**Problem description**
Name every person the SwoopThat article below says is involved with the company.

**Page extract**
★ ★ ★ ★ ★ ★ ★

At the start of every semester, cash-strapped college students begin the long process of searching for cheap books in time for classes. Some students spend hours comparing prices on Amazon, eBay, Huntley Bookstore, and student digester posts.
SwoopThat, a website founded by COO Ben Carson PO ’07 and CEO Jonathan Simkin HM ’10, hopes to make the book buying process easier and more affordable. The company, which is hosted at SwoopThat.com, was launched at the 5Cs in September 2010 and is now registered at 145 schools nationally.
In an effort to save students the hassle of searching multiple websites for book deals, SwoopThat allows students to put in their classes and then automatically searches several online retail sites to find the required books for those courses at the lowest price. Kevin King HM ’10 and Dan Halloran HM ’10 also have a hand in the company.
“We’re kind of the Kayak[.com] of textbooks,” Simkin said.

★ ★ ★ ★ ★ ★ ★

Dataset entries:
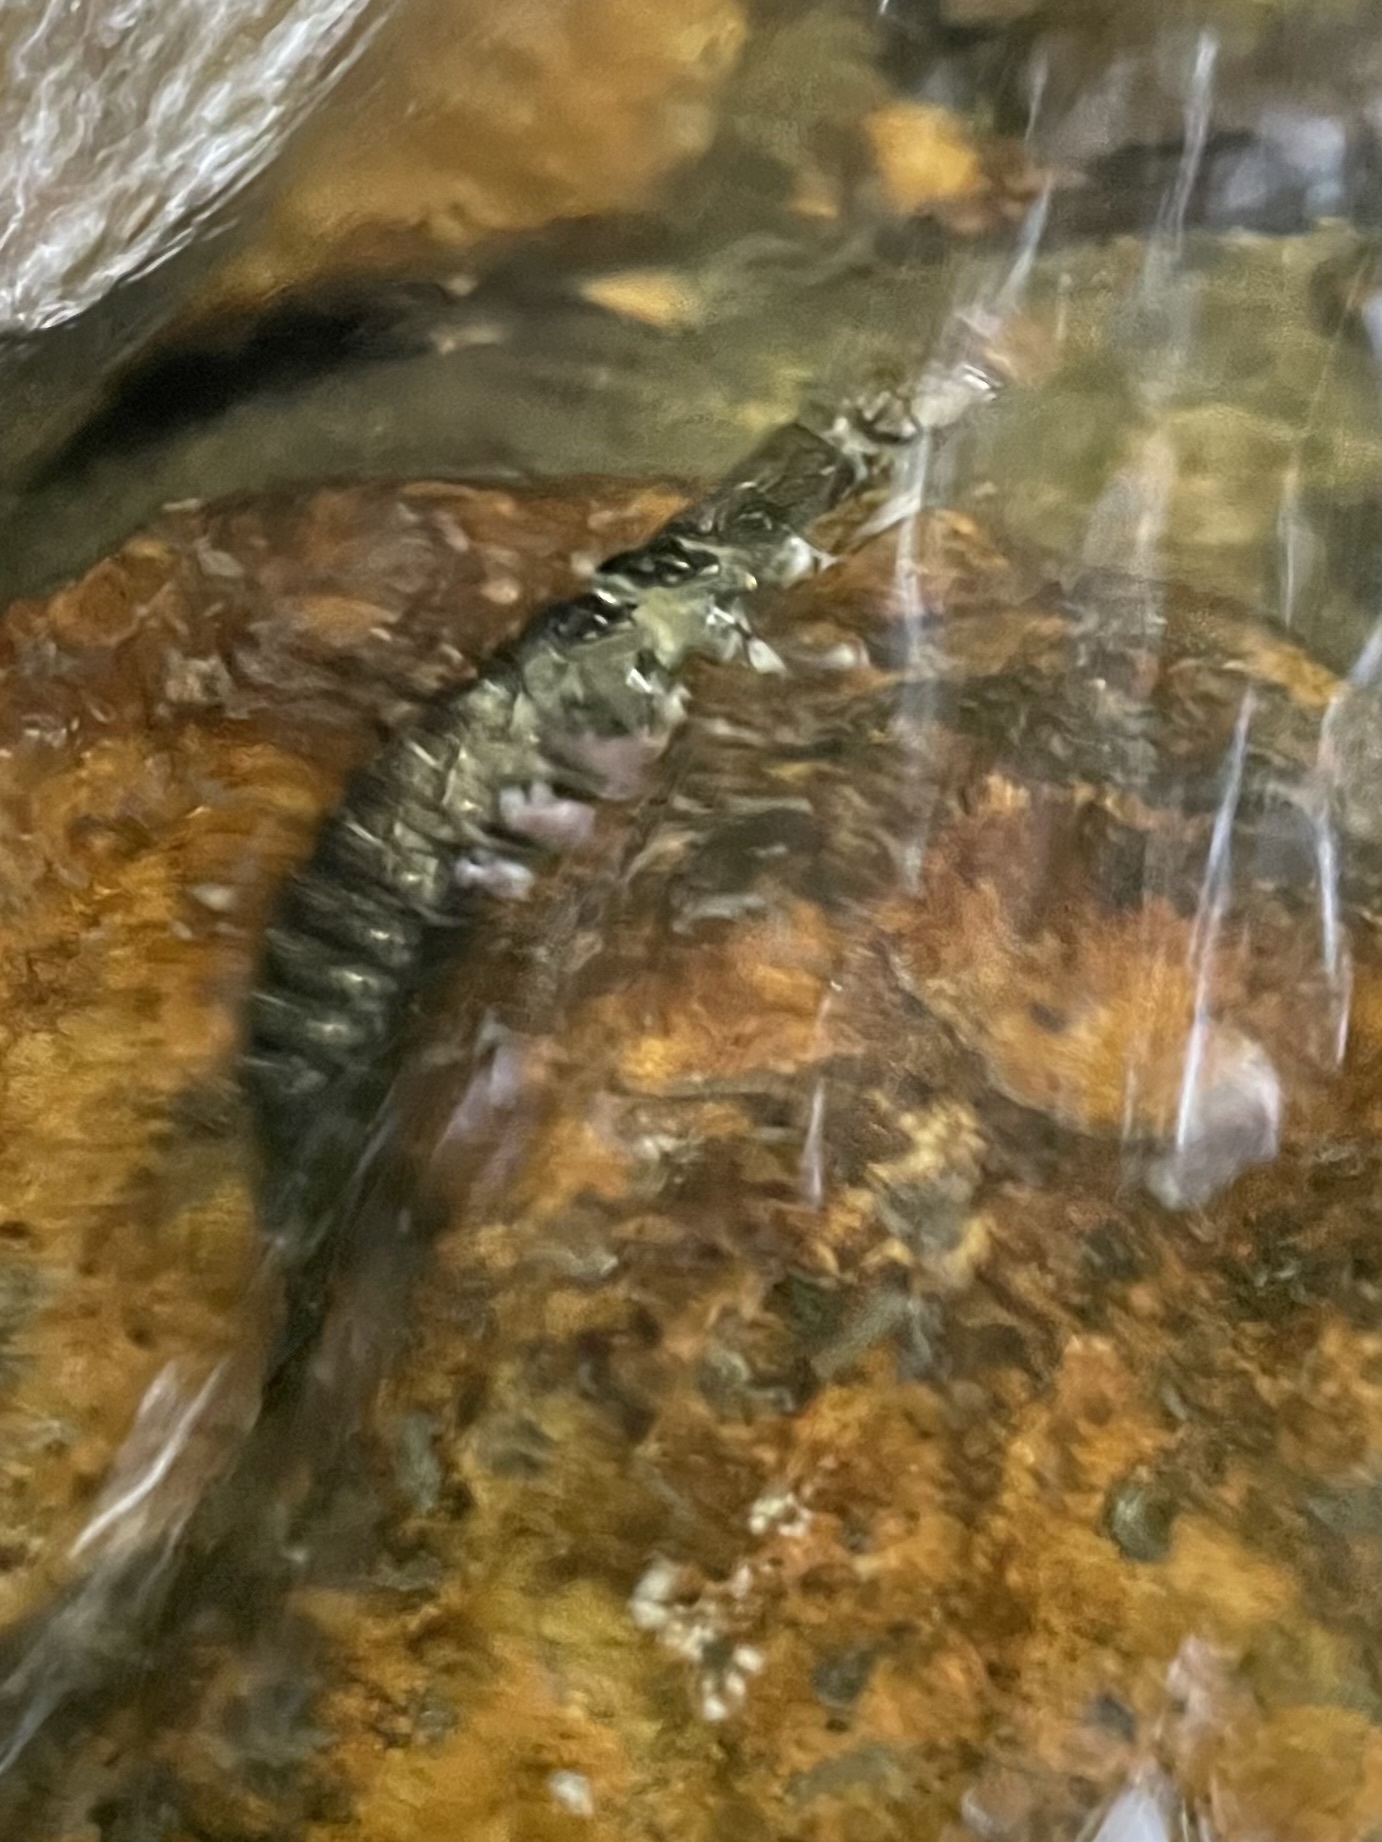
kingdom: Animalia
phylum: Arthropoda
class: Insecta
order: Megaloptera
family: Corydalidae
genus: Corydalus
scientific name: Corydalus cornutus
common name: Dobsonfly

★ ★ ★ ★ ★ ★ ★

**Response**
Ben Carson, Jonathan Simkin, Kevin King, Dan Halloran